- _THE EXERCISE_
Write out the listing word for word from its first line through the line that contains "class: Leotiomycetes", including both.

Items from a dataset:
• • • • • • •
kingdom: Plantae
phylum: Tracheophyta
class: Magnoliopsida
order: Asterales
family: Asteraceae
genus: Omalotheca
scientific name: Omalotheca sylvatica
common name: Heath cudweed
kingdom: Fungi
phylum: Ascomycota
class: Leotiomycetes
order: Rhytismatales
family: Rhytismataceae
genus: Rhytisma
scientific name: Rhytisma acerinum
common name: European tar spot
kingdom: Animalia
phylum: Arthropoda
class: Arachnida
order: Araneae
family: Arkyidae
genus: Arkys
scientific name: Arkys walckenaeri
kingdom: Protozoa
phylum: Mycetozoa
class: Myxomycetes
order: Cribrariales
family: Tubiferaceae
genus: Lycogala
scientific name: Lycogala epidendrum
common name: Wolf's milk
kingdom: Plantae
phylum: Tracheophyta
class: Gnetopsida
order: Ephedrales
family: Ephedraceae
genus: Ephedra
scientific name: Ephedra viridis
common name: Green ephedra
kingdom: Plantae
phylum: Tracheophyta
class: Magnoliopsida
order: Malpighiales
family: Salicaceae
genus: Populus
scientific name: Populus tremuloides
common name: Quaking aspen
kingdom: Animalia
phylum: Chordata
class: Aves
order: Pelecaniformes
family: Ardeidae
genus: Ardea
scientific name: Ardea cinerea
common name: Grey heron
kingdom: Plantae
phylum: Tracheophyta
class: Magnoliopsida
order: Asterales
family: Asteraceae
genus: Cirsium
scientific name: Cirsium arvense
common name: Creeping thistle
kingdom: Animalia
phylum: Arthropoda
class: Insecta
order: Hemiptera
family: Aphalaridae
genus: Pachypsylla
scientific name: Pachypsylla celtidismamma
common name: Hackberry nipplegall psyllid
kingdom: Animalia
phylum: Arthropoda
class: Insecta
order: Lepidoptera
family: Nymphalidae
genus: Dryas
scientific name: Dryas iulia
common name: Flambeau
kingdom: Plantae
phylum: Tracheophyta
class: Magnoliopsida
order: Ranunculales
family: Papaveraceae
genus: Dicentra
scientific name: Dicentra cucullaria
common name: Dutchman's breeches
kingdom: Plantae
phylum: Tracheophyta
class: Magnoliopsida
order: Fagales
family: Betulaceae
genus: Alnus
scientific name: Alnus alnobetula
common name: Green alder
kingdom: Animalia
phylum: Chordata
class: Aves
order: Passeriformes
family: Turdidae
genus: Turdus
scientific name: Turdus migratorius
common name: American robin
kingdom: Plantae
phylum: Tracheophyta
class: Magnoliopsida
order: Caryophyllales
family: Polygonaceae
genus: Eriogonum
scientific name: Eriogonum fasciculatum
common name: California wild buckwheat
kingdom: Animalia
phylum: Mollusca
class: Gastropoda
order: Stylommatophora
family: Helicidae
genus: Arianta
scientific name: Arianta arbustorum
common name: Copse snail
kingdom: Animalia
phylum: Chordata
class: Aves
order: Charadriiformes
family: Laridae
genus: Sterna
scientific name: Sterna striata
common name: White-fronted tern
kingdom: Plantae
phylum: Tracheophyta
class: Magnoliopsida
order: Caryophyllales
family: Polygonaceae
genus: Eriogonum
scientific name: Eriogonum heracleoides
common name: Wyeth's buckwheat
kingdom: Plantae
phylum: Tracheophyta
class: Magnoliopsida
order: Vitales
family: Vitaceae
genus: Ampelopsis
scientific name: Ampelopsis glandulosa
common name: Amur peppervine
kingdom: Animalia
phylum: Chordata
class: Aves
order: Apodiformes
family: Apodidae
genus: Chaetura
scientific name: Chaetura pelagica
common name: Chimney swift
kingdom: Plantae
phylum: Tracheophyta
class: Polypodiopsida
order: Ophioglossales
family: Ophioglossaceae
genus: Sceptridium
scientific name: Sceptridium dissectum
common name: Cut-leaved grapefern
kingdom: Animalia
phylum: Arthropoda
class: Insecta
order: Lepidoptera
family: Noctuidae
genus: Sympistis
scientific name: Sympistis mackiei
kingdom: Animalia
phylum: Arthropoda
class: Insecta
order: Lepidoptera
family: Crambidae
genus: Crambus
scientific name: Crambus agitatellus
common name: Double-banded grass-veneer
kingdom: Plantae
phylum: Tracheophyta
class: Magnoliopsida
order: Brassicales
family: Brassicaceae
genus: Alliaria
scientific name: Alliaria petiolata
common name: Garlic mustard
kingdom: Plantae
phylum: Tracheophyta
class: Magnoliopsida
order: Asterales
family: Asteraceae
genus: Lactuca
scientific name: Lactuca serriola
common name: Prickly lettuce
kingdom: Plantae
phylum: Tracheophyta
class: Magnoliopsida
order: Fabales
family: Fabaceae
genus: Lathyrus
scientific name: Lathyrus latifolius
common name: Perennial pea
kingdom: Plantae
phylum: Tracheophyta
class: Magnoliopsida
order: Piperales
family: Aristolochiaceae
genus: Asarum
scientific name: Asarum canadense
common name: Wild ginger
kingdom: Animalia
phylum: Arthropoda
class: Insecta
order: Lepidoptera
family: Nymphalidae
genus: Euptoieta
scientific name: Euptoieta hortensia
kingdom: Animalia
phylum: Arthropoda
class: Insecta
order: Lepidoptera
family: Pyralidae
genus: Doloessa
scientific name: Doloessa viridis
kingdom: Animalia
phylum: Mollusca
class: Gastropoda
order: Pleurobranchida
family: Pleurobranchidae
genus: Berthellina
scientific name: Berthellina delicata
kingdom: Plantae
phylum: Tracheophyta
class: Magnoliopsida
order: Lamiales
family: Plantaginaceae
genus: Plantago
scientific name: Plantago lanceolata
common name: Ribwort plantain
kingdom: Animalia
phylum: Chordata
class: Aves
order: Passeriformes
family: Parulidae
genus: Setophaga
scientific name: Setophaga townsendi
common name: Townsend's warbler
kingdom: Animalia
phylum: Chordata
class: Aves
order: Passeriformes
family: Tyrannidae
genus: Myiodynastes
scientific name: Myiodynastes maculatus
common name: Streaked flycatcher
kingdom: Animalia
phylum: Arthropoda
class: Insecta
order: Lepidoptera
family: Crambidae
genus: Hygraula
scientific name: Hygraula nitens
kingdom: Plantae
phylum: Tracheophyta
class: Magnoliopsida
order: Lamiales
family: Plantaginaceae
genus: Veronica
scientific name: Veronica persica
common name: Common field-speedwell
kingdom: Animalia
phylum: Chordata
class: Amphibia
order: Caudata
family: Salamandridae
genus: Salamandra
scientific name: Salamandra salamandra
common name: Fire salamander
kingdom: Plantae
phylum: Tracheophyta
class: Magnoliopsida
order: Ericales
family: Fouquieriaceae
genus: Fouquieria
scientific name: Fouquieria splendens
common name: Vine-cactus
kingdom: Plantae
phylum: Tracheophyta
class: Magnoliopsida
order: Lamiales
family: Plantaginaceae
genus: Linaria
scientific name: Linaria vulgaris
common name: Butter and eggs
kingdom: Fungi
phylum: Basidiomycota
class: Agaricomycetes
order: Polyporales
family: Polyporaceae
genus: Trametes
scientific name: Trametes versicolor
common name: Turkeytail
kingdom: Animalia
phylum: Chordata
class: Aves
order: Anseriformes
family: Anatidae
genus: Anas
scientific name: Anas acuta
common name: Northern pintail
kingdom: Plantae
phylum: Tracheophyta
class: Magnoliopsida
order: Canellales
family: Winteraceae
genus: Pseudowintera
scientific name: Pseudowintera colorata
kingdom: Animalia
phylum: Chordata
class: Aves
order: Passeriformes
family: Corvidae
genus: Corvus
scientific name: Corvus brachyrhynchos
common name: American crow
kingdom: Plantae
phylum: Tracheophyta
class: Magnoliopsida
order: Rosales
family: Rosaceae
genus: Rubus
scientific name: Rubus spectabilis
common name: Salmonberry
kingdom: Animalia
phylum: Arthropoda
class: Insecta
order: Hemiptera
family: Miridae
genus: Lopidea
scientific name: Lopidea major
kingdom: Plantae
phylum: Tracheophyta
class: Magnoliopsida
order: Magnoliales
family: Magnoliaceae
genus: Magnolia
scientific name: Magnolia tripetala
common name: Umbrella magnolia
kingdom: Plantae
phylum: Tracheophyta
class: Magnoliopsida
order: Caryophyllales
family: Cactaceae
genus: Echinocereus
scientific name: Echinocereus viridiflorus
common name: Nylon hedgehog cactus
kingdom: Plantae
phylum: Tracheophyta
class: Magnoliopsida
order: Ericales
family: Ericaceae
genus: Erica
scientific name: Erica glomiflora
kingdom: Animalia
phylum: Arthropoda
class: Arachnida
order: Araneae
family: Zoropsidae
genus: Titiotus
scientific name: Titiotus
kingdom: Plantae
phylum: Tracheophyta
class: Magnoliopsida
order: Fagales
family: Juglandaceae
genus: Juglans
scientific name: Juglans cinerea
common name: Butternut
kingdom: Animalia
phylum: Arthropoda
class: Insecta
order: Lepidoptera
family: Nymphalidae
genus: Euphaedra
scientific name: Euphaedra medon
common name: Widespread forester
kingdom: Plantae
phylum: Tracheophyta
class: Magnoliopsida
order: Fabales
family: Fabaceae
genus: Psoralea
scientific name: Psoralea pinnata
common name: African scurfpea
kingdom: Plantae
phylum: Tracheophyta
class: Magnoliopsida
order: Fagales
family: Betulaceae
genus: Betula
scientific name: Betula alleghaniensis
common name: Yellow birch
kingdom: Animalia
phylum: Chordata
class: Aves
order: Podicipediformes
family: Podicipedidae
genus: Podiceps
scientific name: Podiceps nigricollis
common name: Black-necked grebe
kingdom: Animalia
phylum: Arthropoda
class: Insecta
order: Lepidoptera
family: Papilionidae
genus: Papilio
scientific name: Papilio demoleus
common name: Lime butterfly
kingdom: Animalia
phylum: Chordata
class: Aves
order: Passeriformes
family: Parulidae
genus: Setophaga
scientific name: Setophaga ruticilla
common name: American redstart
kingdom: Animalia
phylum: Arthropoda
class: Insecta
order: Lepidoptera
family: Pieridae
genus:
• • • • • • •
- _COMPLETED EXERCISE_
kingdom: Plantae
phylum: Tracheophyta
class: Magnoliopsida
order: Asterales
family: Asteraceae
genus: Omalotheca
scientific name: Omalotheca sylvatica
common name: Heath cudweed
kingdom: Fungi
phylum: Ascomycota
class: Leotiomycetes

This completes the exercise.